Dec 6th 2022

Inside the Cabinet of Curiosities: Author Andrew Hui on Itatani, Borges and Leibniz

@ Wrightwood 659

Online

Opening Tuesday, December 6th, at 7PM

On view through Saturday, December 17th

The paintings of Michiko Itatani conjure old-world fantasies of libraries, studios, cabinets of curiosities, and museums, interposed with sci-fi images of the galaxies. Western culture, ranging from the Library of Alexandria to Google Books, has been haunted by myths of ordered libraries, chaos, and the dangers of yearning to know and possess it all. How does Itatani’s work continue this tradition of metaphysical speculations? Andrew Hui, author and professor at Yale University and the National University of Singapore, answers this question by looking at beguiling examples from German philosophy and twentieth-century Argentinian literature, as well as representation of cultural spaces in the photography of Candida Hofer, Andreas Gursky, and Robert Polidori.

Andrew Hui is the author of Poetics of Ruins in Renaissance Literature (2016) and A Theory of the Aphorism from Confucius to Twitter (2019), reviewed in The New Yorker and recently translated into Spanish, with Chinese, Arabic, Greek, and Turkish versions forthcoming. His newest work, The Study: The Inner Life of Renaissance Libraries, is under advance contract with Princeton University Press. In the 2023-24 academic year, he will be a fellow at the Wissenschaftskolleg in Berlin.

About the Exhibition

Wrightwood 659 is pleased to present Michiko Itatani: Celestial Stage, an exhibition of more than 60 paintings and drawings that reveal the Chicago-based artist’s fascination with humankind’s efforts to comprehend the universe and the inspiring grandeur of the unknown. Over the course of her 40-year career, Itatani has created a compelling body of work that is at once private in its inspirations, and outward facing in its engagement with the mysteries and science of the cosmos.

Itatani’s oversized paintings—often seven-by-eight feet or even larger—burst with an energy created by densely placed images, which serve as symbols of humanity’s eternal search for knowledge. Many of the painting depict “stages” where science and culture come improbably together: baroque bookcases with rockets, grand pianos and Japanese tea rooms, harps alongside helical staircases, and atomic models of electrons charging around nuclei. The effect is of an artist’s joyous exuberance and her wonder and awe at the world and beyond.

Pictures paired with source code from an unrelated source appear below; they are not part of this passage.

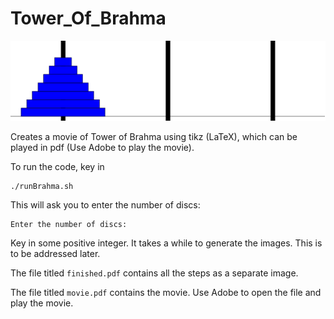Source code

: Tower_Of_Brahma
===============

[![ScreenShot](https://raw.githubusercontent.com/sivaramambikasaran/Tower_Of_Brahma/master/sampleImage.png)](https://www.dropbox.com/s/emmo8s2tdpomb9g/movie7.mov?dl=0)

Creates a movie of Tower of Brahma using tikz (LaTeX), which can be played in pdf (Use Adobe to play the movie).

To run the code, key in

	./runBrahma.sh

This will ask you to enter the number of discs:

	Enter the number of discs: 

Key in some positive integer. It takes a while to generate the images. This is to be addressed later.

The file titled `finished.pdf` contains all the steps as a separate image.

The file titled `movie.pdf` contains the movie. Use Adobe to open the file and play the movie.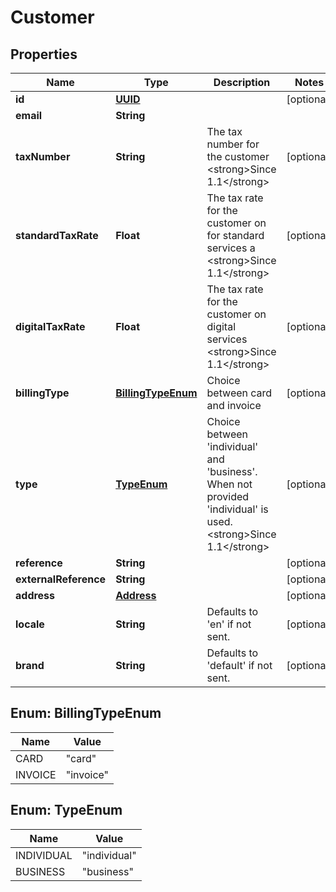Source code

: # Customer

## Properties
Name | Type | Description | Notes
------------ | ------------- | ------------- | -------------
**id** | [**UUID**](UUID.md) |  |  [optional]
**email** | **String** |  | 
**taxNumber** | **String** | The tax number for the customer &lt;strong&gt;Since 1.1&lt;/strong&gt; |  [optional]
**standardTaxRate** | **Float** | The tax rate for the customer on for standard services a &lt;strong&gt;Since 1.1&lt;/strong&gt; |  [optional]
**digitalTaxRate** | **Float** | The tax rate for the customer on digital services &lt;strong&gt;Since 1.1&lt;/strong&gt; |  [optional]
**billingType** | [**BillingTypeEnum**](#BillingTypeEnum) | Choice between card and invoice |  [optional]
**type** | [**TypeEnum**](#TypeEnum) | Choice between &#x27;individual&#x27; and &#x27;business&#x27;. When not provided &#x27;individual&#x27; is used. &lt;strong&gt;Since 1.1&lt;/strong&gt; |  [optional]
**reference** | **String** |  |  [optional]
**externalReference** | **String** |  |  [optional]
**address** | [**Address**](Address.md) |  |  [optional]
**locale** | **String** | Defaults to &#x27;en&#x27; if not sent. |  [optional]
**brand** | **String** | Defaults to &#x27;default&#x27; if not sent. |  [optional]

<a name="BillingTypeEnum"></a>
## Enum: BillingTypeEnum
Name | Value
---- | -----
CARD | &quot;card&quot;
INVOICE | &quot;invoice&quot;

<a name="TypeEnum"></a>
## Enum: TypeEnum
Name | Value
---- | -----
INDIVIDUAL | &quot;individual&quot;
BUSINESS | &quot;business&quot;
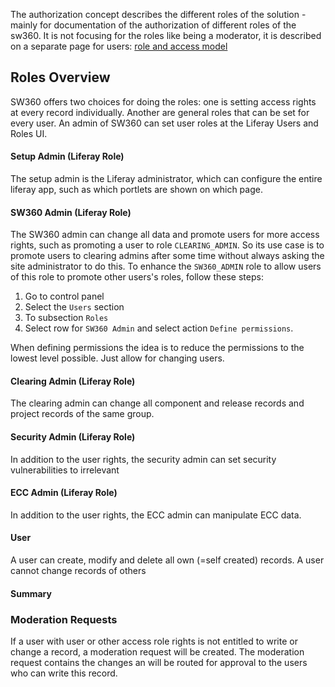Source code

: The authorization concept describes the different roles of the solution - mainly for documentation of the authorization of different roles of the sw360. It is not focusing for the roles like being a moderator, it is described on a separate page for users: [role and access model](https://github.com/eclipse/sw360/wiki/Dev-Role-Authorisation-Model)

## Roles Overview

SW360 offers two choices for doing the roles: one is setting access rights at every record individually. Another are general roles that can be set for every user. An admin of SW360 can set user roles at the Liferay Users and Roles UI.

#### Setup Admin (Liferay Role)

The setup admin is the Liferay administrator, which can configure the entire liferay app, such as which portlets are shown on which page.

#### SW360 Admin (Liferay Role)

The SW360 admin can change all data and promote users for more access rights, such as promoting a user to role `CLEARING_ADMIN`. So its use case is to promote users to clearing admins after some time without always asking the site administrator to do this. To enhance the `SW360_ADMIN` role to allow users of this role to promote other users's roles, follow these steps:

1. Go to control panel
2. Select the `Users` section
3. To subsection `Roles`
4. Select row for `SW360 Admin` and select action `Define permissions`.

When defining permissions the idea is to reduce the permissions to the lowest level possible. Just allow for changing users.

#### Clearing Admin (Liferay Role)

The clearing admin can change all component and release records and project records of the same group.

#### Security Admin (Liferay Role)

In addition to the user rights, the security admin can set security vulnerabilities to irrelevant

#### ECC Admin (Liferay Role)

In addition to the user rights, the ECC admin can manipulate ECC data.

#### User

A user can create, modify and delete all own (=self created) records. A user cannot change records of others

#### Summary

### Moderation Requests

If a user with user or other access role rights is not entitled to write or change a record, a moderation request will be created. The moderation request contains the changes an will be routed for approval to the users who can write this record.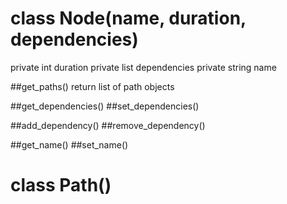 # class Node(name, duration, dependencies)

private int duration
private list dependencies
private string name

##get_paths()
    return list of path objects

##get_dependencies()
##set_dependencies()

##add_dependency()
##remove_dependency()

##get_name()
##set_name()

# class Path()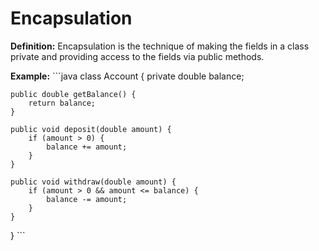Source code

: # Encapsulation
**Definition:** Encapsulation is the technique of making the fields in a class private and providing access to the fields via public methods.

**Example:**
\`\`\`java
class Account {
    private double balance;

    public double getBalance() {
        return balance;
    }

    public void deposit(double amount) {
        if (amount > 0) {
            balance += amount;
        }
    }

    public void withdraw(double amount) {
        if (amount > 0 && amount <= balance) {
            balance -= amount;
        }
    }
}
\`\`\`

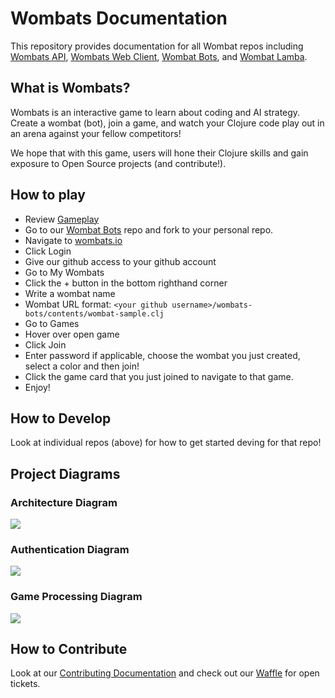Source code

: # Wombats Documentation 
This repository provides documentation for all Wombat repos including [Wombats API](https://github.com/willowtreeapps/wombats-api), [Wombats Web Client](https://github.com/willowtreeapps/wombats-web-client), [Wombat Bots](https://github.com/willowtreeapps/wombats-bots), and [Wombat Lamba](https://github.com/willowtreeapps/wombats-lambda).

## What is Wombats?
Wombats is an interactive game to learn about coding and AI strategy. Create a wombat (bot), join a game, and watch your Clojure code play out in an arena against your fellow competitors!

We hope that with this game, users will hone their Clojure skills and gain exposure to Open Source projects (and contribute!). 

## How to play
* Review [Gameplay](https://github.com/willowtreeapps/wombats-documentation/wiki/Gameplay)
* Go to our [Wombat Bots](https://github.com/willowtreeapps/wombats-bots) repo and fork to your personal repo.
* Navigate to [wombats.io](http://qa.wombats.io/#/) 
* Click Login
* Give our github access to your github account
* Go to My Wombats
* Click the + button in the bottom righthand corner
* Write a wombat name
* Wombat URL format: `<your github username>/wombats-bots/contents/wombat-sample.clj`
* Go to Games
* Hover over open game
* Click Join
* Enter password if applicable, choose the wombat you just created, select a color and then join!
* Click the game card that you just joined to navigate to that game.
* Enjoy!

## How to Develop
Look at individual repos (above) for how to get started deving for that repo! 

## Project Diagrams 

### Architecture Diagram

![](https://github.com/willowtreeapps/wombats-documentation/blob/master/diagrams/architecture.png)

### Authentication Diagram

![](https://github.com/willowtreeapps/wombats-documentation/blob/master/diagrams/authentication.png)

### Game Processing Diagram

![](https://github.com/willowtreeapps/wombats-documentation/blob/master/diagrams/game_processing.png)

## How to Contribute
Look at our [Contributing Documentation](https://github.com/willowtreeapps/wombats-documentation/blob/master/CONTRIBUTING.md) and check out our [Waffle](https://waffle.io/willowtreeapps/wombats-api/join) for open tickets.
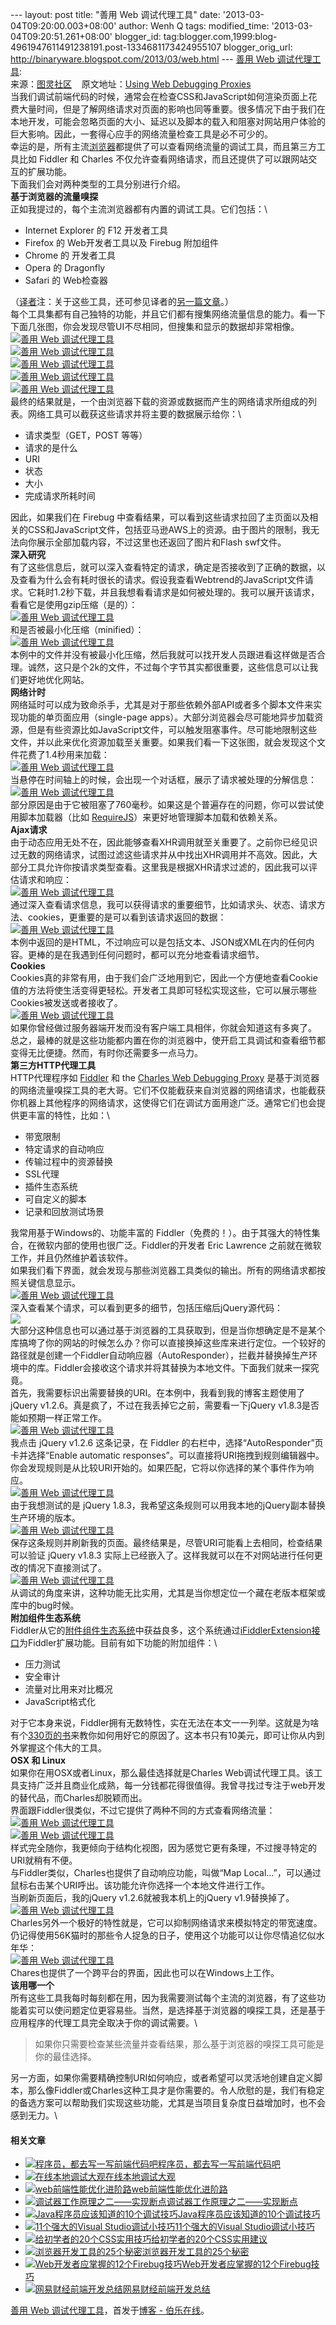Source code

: --- layout: post title: "善用 Web 调试代理工具" date:
'2013-03-04T09:20:00.003+08:00' author: Wenh Q tags: modified\_time:
'2013-03-04T09:20:51.261+08:00' blogger\_id:
tag:blogger.com,1999:blog-4961947611491238191.post-1334681173424955107
blogger\_orig\_url: http://binaryware.blogspot.com/2013/03/web.html ---
[善用 Web
调试代理工具](http://blog.jobbole.com/34457/?utm_source=rss&utm_medium=rss&utm_campaign=%25e5%2596%2584%25e7%2594%25a8-web-%25e8%25b0%2583%25e8%25af%2595%25e4%25bb%25a3%25e7%2590%2586%25e5%25b7%25a5%25e5%2585%25b7):
\
来源：[图灵社区](http://www.ituring.com.cn/article/31978)  
 原文地址：[Using Web Debugging
Proxies](http://net.tutsplus.com/tutorials/using-web-debugging-proxies/)\
当我们调试前端代码的时候，通常会在检查CSS和JavaScript如何渲染页面上花费大量时间，但是了解网络请求对页面的影响也同等重要。很多情况下由于我们在本地开发，可能会忽略页面的大小、延迟以及脚本的载入和阻塞对网站用户体验的巨大影响。因此，一套得心应手的网络流量检查工具是必不可少的。\
幸运的是，所有主流[浏览器](http://blog.jobbole.com/12749/ "浏览器")都提供了可以查看网络流量的调试工具，而且第三方工具比如
Fiddler 和 Charles
不仅允许查看网络请求，而且还提供了可以跟网站交互的扩展功能。\
下面我们会对两种类型的工具分别进行介绍。\
**基于浏览器的流量嗅探**\
正如我提过的，每个主流浏览器都有内置的调试工具。它们包括：\

-   Internet Explorer 的 F12 开发者工具
-   Firefox 的 Web开发者工具以及 Firebug 附加组件
-   Chrome 的 开发者工具
-   Opera 的 Dragonfly
-   Safari 的 Web检查器

（[译者](http://44ux.com/)注：关于这些工具，还可参见译者的[另一篇文章](http://44ux.com/blog/2012/04/08/smashing-css-sample-chapter2/)。）\
每个工具集都有自己独特的功能，并且它们都有搜集网络流量信息的能力。看一下下面几张图，你会发现尽管UI不尽相同，但搜集和显示的数据却非常相像。\
[![善用 Web
调试代理工具](http://blog.jobbole.com/wp-content/uploads/2013/03/01.png "善用 Web 调试代理工具")](http://blog.jobbole.com/wp-content/uploads/2013/03/01.png "善用 Web 调试代理工具")\
[![善用 Web
调试代理工具](http://blog.jobbole.com/wp-content/uploads/2013/03/02.png "善用 Web 调试代理工具")](http://blog.jobbole.com/wp-content/uploads/2013/03/02.png "善用 Web 调试代理工具")\
[![善用 Web
调试代理工具](http://blog.jobbole.com/wp-content/uploads/2013/03/03.png "善用 Web 调试代理工具")](http://blog.jobbole.com/wp-content/uploads/2013/03/03.png "善用 Web 调试代理工具")\
[![善用 Web
调试代理工具](http://blog.jobbole.com/wp-content/uploads/2013/03/04.png "善用 Web 调试代理工具")](http://blog.jobbole.com/wp-content/uploads/2013/03/04.png "善用 Web 调试代理工具")\
[![善用 Web
调试代理工具](http://blog.jobbole.com/wp-content/uploads/2013/03/05.png "善用 Web 调试代理工具")](http://blog.jobbole.com/wp-content/uploads/2013/03/05.png "善用 Web 调试代理工具")\
最终的结果就是，一个由浏览器下载的资源或数据而产生的网络请求所组成的列表。网络工具可以截获这些请求并将主要的数据展示给你：\

-   请求类型（GET，POST 等等）
-   请求的是什么
-   URI
-   状态
-   大小
-   完成请求所耗时间

因此，如果我们在 Firebug
中查看结果，可以看到这些请求拉回了主页面以及相关的CSS和JavaScript文件，包括亚马逊AWS上的资源。由于图片的限制，我无法向你展示全部加载内容，不过这里也还返回了图片和Flash
swf文件。\
**深入研究**\
有了这些信息后，就可以深入查看特定的请求，确定是否接收到了正确的数据，以及查看为什么会有耗时很长的请求。假设我查看Webtrend的JavaScript文件请求。它耗时1.2秒下载，并且我想看看请求是如何被处理的。我可以展开该请求，看看它是使用gzip压缩（是的）：\
[![善用 Web
调试代理工具](http://blog.jobbole.com/wp-content/uploads/2013/03/06.png "善用 Web 调试代理工具")](http://blog.jobbole.com/wp-content/uploads/2013/03/06.png "善用 Web 调试代理工具")\
和是否被最小化压缩（minified）：\
[![善用 Web
调试代理工具](http://blog.jobbole.com/wp-content/uploads/2013/03/07.png "善用 Web 调试代理工具")](http://blog.jobbole.com/wp-content/uploads/2013/03/07.png "善用 Web 调试代理工具")\
本例中的文件并没有被最小化压缩，然后我就可以找开发人员跟进看这样做是否合理。诚然，这只是个2k的文件，不过每个字节其实都很重要，这些信息可以让我们更好地优化网站。\
**网络计时**\
网络延时可以成为致命杀手，尤其是对于那些依赖外部API或者多个脚本文件来实现功能的单页面应用（single-page
apps）。大部分浏览器会尽可能地异步加载资源，但是有些资源比如JavaScript文件，可以触发阻塞事件。尽可能地限制这些文件，并以此来优化资源加载至关重要。如果我们看一下这张图，就会发现这个文件花费了1.4秒用来加载：\
[![善用 Web
调试代理工具](http://blog.jobbole.com/wp-content/uploads/2013/03/08.png "善用 Web 调试代理工具")](http://blog.jobbole.com/wp-content/uploads/2013/03/08.png "善用 Web 调试代理工具")\
当悬停在时间轴上的时候，会出现一个对话框，展示了请求被处理的分解信息：\
[![善用 Web
调试代理工具](http://blog.jobbole.com/wp-content/uploads/2013/03/09.png "善用 Web 调试代理工具")](http://blog.jobbole.com/wp-content/uploads/2013/03/09.png "善用 Web 调试代理工具")\
部分原因是由于它被阻塞了760毫秒。如果这是个普遍存在的问题，你可以尝试使用脚本加载器（比如 [RequireJS](http://requirejs.org/)）来更好地管理脚本加载和依赖关系。\
**Ajax请求**\
由于动态应用无处不在，因此能够查看XHR调用就至关重要了。之前你已经见识过无数的网络请求，试图过滤这些请求并从中找出XHR调用并不高效。因此，大部分工具允许你按请求类型查看。这里我是根据XHR请求过滤的，因此我可以评估请求和响应：\
[![善用 Web
调试代理工具](http://blog.jobbole.com/wp-content/uploads/2013/03/10.png "善用 Web 调试代理工具")](http://blog.jobbole.com/wp-content/uploads/2013/03/10.png "善用 Web 调试代理工具")\
通过深入查看请求信息，我可以获得请求的重要细节，比如请求头、状态、请求方法、cookies，更重要的是可以看到该请求返回的数据：\
[![善用 Web
调试代理工具](http://blog.jobbole.com/wp-content/uploads/2013/03/11.png "善用 Web 调试代理工具")](http://blog.jobbole.com/wp-content/uploads/2013/03/11.png "善用 Web 调试代理工具")\
本例中返回的是HTML，不过响应可以是包括文本、JSON或XML在内的任何内容。更棒的是在我遇到任何问题时，都可以充分地查看请求细节。\
**Cookies**\
Cookies真的非常有用，由于我们会广泛地用到它，因此一个方便地查看Cookie值的方法将使生活变得更轻松。开发者工具即可轻松实现这些，它可以展示哪些Cookies被发送或者接收了。\
[![善用 Web
调试代理工具](http://blog.jobbole.com/wp-content/uploads/2013/03/12.png "善用 Web 调试代理工具")](http://blog.jobbole.com/wp-content/uploads/2013/03/12.png "善用 Web 调试代理工具")\
如果你曾经做过服务器端开发而没有客户端工具相伴，你就会知道这有多爽了。\
总之，最棒的就是这些功能都内置在你的浏览器中，使开启工具调试和查看细节都变得无比便捷。然而，有时你还需要多一点马力。\
**第三方HTTP代理工具**\
HTTP代理程序如 [Fiddler](http://www.fiddler2.com/) 和 the [Charles Web
Debugging
Proxy](http://www.charlesproxy.com/) 是基于浏览器的网络流量嗅探工具的老大哥。它们不仅能截获来自浏览器的网络请求，也能截获你机器上其他程序的网络请求，这使得它们在调试方面用途广泛。通常它们也会提供更丰富的特性，比如：\

-   带宽限制
-   特定请求的自动响应
-   传输过程中的资源替换
-   SSL代理
-   插件生态系统
-   可自定义的脚本
-   记录和回放测试场景

我常用基于Windows的、功能丰富的
Fiddler（免费的！）。由于其强大的特性集合，在微软内部的使用也很广泛。Fiddler的开发者
Eric Lawrence 之前就在微软工作，并且仍然维护着该软件。\
如果我们看下界面，就会发现与那些浏览器工具类似的输出。所有的网络请求都按照关键信息显示。\
[![善用 Web
调试代理工具](http://blog.jobbole.com/wp-content/uploads/2013/03/13.png "善用 Web 调试代理工具")](http://blog.jobbole.com/wp-content/uploads/2013/03/13.png "善用 Web 调试代理工具")\
深入查看某个请求，可以看到更多的细节，包括压缩后jQuery源代码：\
![](http://44ux.com/content/uploads/2013/02/debug-proxies-fiddler-drill.png)\
大部分这种信息也可以通过基于浏览器的工具获取到，但是当你想确定是不是某个库搞垮了你的网站的时候怎么办？你可以直接换掉这些库来进行定位。一个较好的路径就是创建一个Fiddler自动响应器（AutoResponder），拦截并替换掉生产环境中的库。Fiddler会接收这个请求并将其替换为本地文件。下面我们就来一探究竟。\
首先，我需要标识出需要替换的URI。在本例中，我看到我的博客主题使用了jQuery
v1.2.6。真是疯了，不过在我丢掉它之前，需要看一下jQuery
v1.8.3是否能如预期一样正常工作。\
[![善用 Web
调试代理工具](http://blog.jobbole.com/wp-content/uploads/2013/03/15.png "善用 Web 调试代理工具")](http://blog.jobbole.com/wp-content/uploads/2013/03/15.png "善用 Web 调试代理工具")\
我点击 jQuery v1.2.6 这条记录，在 Fiddler
的右栏中，选择“AutoResponder”页卡并选择“Enable automatic
responses”。可以直接将URI拖拽到规则编辑器中。你会发现规则是从比较URI开始的。如果匹配，它将以你选择的某个事件作为响应。\
[![善用 Web
调试代理工具](http://blog.jobbole.com/wp-content/uploads/2013/03/16.png "善用 Web 调试代理工具")](http://blog.jobbole.com/wp-content/uploads/2013/03/16.png "善用 Web 调试代理工具")\
由于我想测试的是 jQuery
1.8.3，我希望这条规则可以用我本地的jQuery副本替换生产环境的版本。\
[![善用 Web
调试代理工具](http://blog.jobbole.com/wp-content/uploads/2013/03/17.png "善用 Web 调试代理工具")](http://blog.jobbole.com/wp-content/uploads/2013/03/17.png "善用 Web 调试代理工具")\
保存这条规则并刷新我的页面。最终结果是，尽管URI可能看上去相同，检查结果可以验证
jQuery v1.8.3
实际上已经嵌入了。这样我就可以在不对网站进行任何更改的情况下直接测试了。\
[![善用 Web
调试代理工具](http://blog.jobbole.com/wp-content/uploads/2013/03/18.png "善用 Web 调试代理工具")](http://blog.jobbole.com/wp-content/uploads/2013/03/18.png "善用 Web 调试代理工具")\
从调试的角度来讲，这种功能无比实用，尤其是当你想定位一个藏在老版本框架或库中的bug时候。\
**附加组件生态系统**\
Fiddler从它的[附件组件生态系统](http://www.fiddler2.com/Fiddler2/extensions.asp)中获益良多，这个系统通过[iFiddlerExtension接口](http://www.fiddler2.com/fiddler/dev/IFiddlerExtension.asp)为Fiddler扩展功能。目前有如下功能的附加组件：\

-   压力测试
-   安全审计
-   流量对比用来对比概况
-   JavaScript格式化

对于它本身来说，Fiddler拥有无数特性，实在无法在本文一一列举。这就是为啥有个[330页的书](http://www.fiddler2.com/book/)来教你如何用好它的原因了。这本书只有10美元，即可让你从内到外掌握这个伟大的工具。\
**OSX 和 Linux**\
如果你在用OSX或者Linux，那么最佳选择就是Charles
Web调试代理工具。该工具支持广泛并且商业化成熟，每一分钱都花得很值得。我曾寻找过专注于web开发的替代品，而Charles却脱颖而出。\
界面跟Fiddler很类似，不过它提供了两种不同的方式查看网络流量：\
[![善用 Web
调试代理工具](http://blog.jobbole.com/wp-content/uploads/2013/03/19.png "善用 Web 调试代理工具")](http://blog.jobbole.com/wp-content/uploads/2013/03/19.png "善用 Web 调试代理工具")\
[![善用 Web
调试代理工具](http://blog.jobbole.com/wp-content/uploads/2013/03/20.png "善用 Web 调试代理工具")](http://blog.jobbole.com/wp-content/uploads/2013/03/20.png "善用 Web 调试代理工具")\
样式完全随你，我更倾向于结构化视图，因为感觉它更有条理，不过搜寻特定的URI就稍有不便。\
与Fiddler类似，Charles也提供了自动响应功能，叫做“Map
Local…”，可以通过鼠标右击某个URI呼出。该功能允许你选择一个本地文件进行工作。\
当刷新页面后，我的jQuery v1.2.6就被我本机上的jQuery v1.9替换掉了。\
[![善用 Web
调试代理工具](http://blog.jobbole.com/wp-content/uploads/2013/03/21.png "善用 Web 调试代理工具")](http://blog.jobbole.com/wp-content/uploads/2013/03/21.png "善用 Web 调试代理工具")\
Charles另外一个极好的特性就是，它可以抑制网络请求来模拟特定的带宽速度。仍记得使用56K猫时的那些令人捉急的日子，使用这个功能可以让你尽情追忆似水年华：\
[![善用 Web
调试代理工具](http://blog.jobbole.com/wp-content/uploads/2013/03/22.png "善用 Web 调试代理工具")](http://blog.jobbole.com/wp-content/uploads/2013/03/22.png "善用 Web 调试代理工具")\
Chares也提供了一个跨平台的界面，因此也可以在Windows上工作。\
**该用哪一个**\
所有这些工具我每时每刻都在用，因为我需要测试每个主流的浏览器，有了这些功能着实可以使问题定位更容易些。当然，是选择基于浏览器的嗅探工具，还是基于应用程序的代理工具完全取决于你的调试需要。\

> 如果你只需要检查某些流量并查看结果，那么基于浏览器的嗅探工具可能是你的最佳选择。

另一方面，如果你需要精确控制URI如何响应，或者希望可以灵活地创建自定义脚本，那么像Fiddler或Charles这种工具才是你需要的。令人欣慰的是，我们有稳定的备选方案可以帮助我们实现这些功能，尤其是当项目复杂度日益增加时，也不会感到无力。\

#### 相关文章

-   [![程序员，都去写一写前端代码吧](http://blog.jobbole.com/wp-content/uploads/2013/01/22-150x150.jpg)](http://blog.jobbole.com/32565/)[程序员，都去写一写前端代码吧](http://blog.jobbole.com/32565/)
-   [![在线本地调试大观](http://blog.jobbole.com/wp-content/plugins/wordpress-23-related-posts-plugin/static/thumbs/16.jpg)](http://blog.jobbole.com/1147/)[在线本地调试大观](http://blog.jobbole.com/1147/)
-   [![web前端性能优化进阶路](http://blog.jobbole.com/wp-content/uploads/2013/01/3-150x150.png)](http://blog.jobbole.com/32550/)[web前端性能优化进阶路](http://blog.jobbole.com/32550/)
-   [![调试器工作原理之二——实现断点](http://blog.jobbole.com/wp-content/plugins/wordpress-23-related-posts-plugin/static/thumbs/6.jpg)](http://blog.jobbole.com/23632/)[调试器工作原理之二——实现断点](http://blog.jobbole.com/23632/)
-   [![Java程序员应该知道的10个调试技巧](http://blog.jobbole.com/wp-content/uploads/2012/09/156_120903163734_1-150x150.png)](http://blog.jobbole.com/26435/)[Java程序员应该知道的10个调试技巧](http://blog.jobbole.com/26435/)
-   [![11个强大的Visual
    Studio调试小技巧](http://www.hanselman.com/images/vs2010logo_transparent_large.png)](http://blog.jobbole.com/33865/)[11个强大的Visual
    Studio调试小技巧](http://blog.jobbole.com/33865/)
-   [![给初学者的20个CSS实用技巧](http://blog.jobbole.com/wp-content/uploads/2013/02/20-css-advice-for-newbie-01-150x150.jpg)](http://blog.jobbole.com/33059/)[给初学者的20个CSS实用建议](http://blog.jobbole.com/33059/)
-   [![浏览器开发工具的25个秘密](http://blog.jobbole.com/wp-content/uploads/2011/11/25-Secrets-of-the-Browser-Developer-Tools1-150x150.png)](http://blog.jobbole.com/8524/)[浏览器开发工具的25个秘密](http://blog.jobbole.com/8524/)
-   [![Web开发者应掌握的12个Firebug技巧
    ](http://blog.jobbole.com/wp-content/uploads/2011/11/firebug-logo.png)](http://blog.jobbole.com/8406/)[Web开发者应掌握的12个Firebug技巧](http://blog.jobbole.com/8406/)
-   [![网易财经前端开发总结](http://blog.jobbole.com/wp-content/uploads/2013/02/24232656-ba94e07a6000464bb3cc0e5e4619fe92-150x150.jpg)](http://blog.jobbole.com/34208/)[网易财经前端开发总结](http://blog.jobbole.com/34208/)

[善用 Web 调试代理工具](http://blog.jobbole.com/34457/)，首发于[博客 -
伯乐在线](http://blog.jobbole.com/)。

Michiko Itatani is Professor Emeritus at the School of the Art Institute of Chicago (AIC), where she has taught for 40 years. She was born and educated in Osaka, Japan, where from an early age she was fascinated by the patterns and structures of science, learned traditional brush painting, and published poetry. She came to the U.S. in her early 20s, earning BFA and MFA degrees from the AIC (1974, 1976). Her work is represented in the permanent collections of public museums around the world, including the Art Institute of Chicago, Illinois; Barcelona Museum of Contemporary Art (MACBA), Spain; National Museum of Modern and Contemporary Art, Seoul, Korea; Olympic Museum, Lausanne, Switzerland; and the U.S. Embassy Brasilia, Brazil, among many others.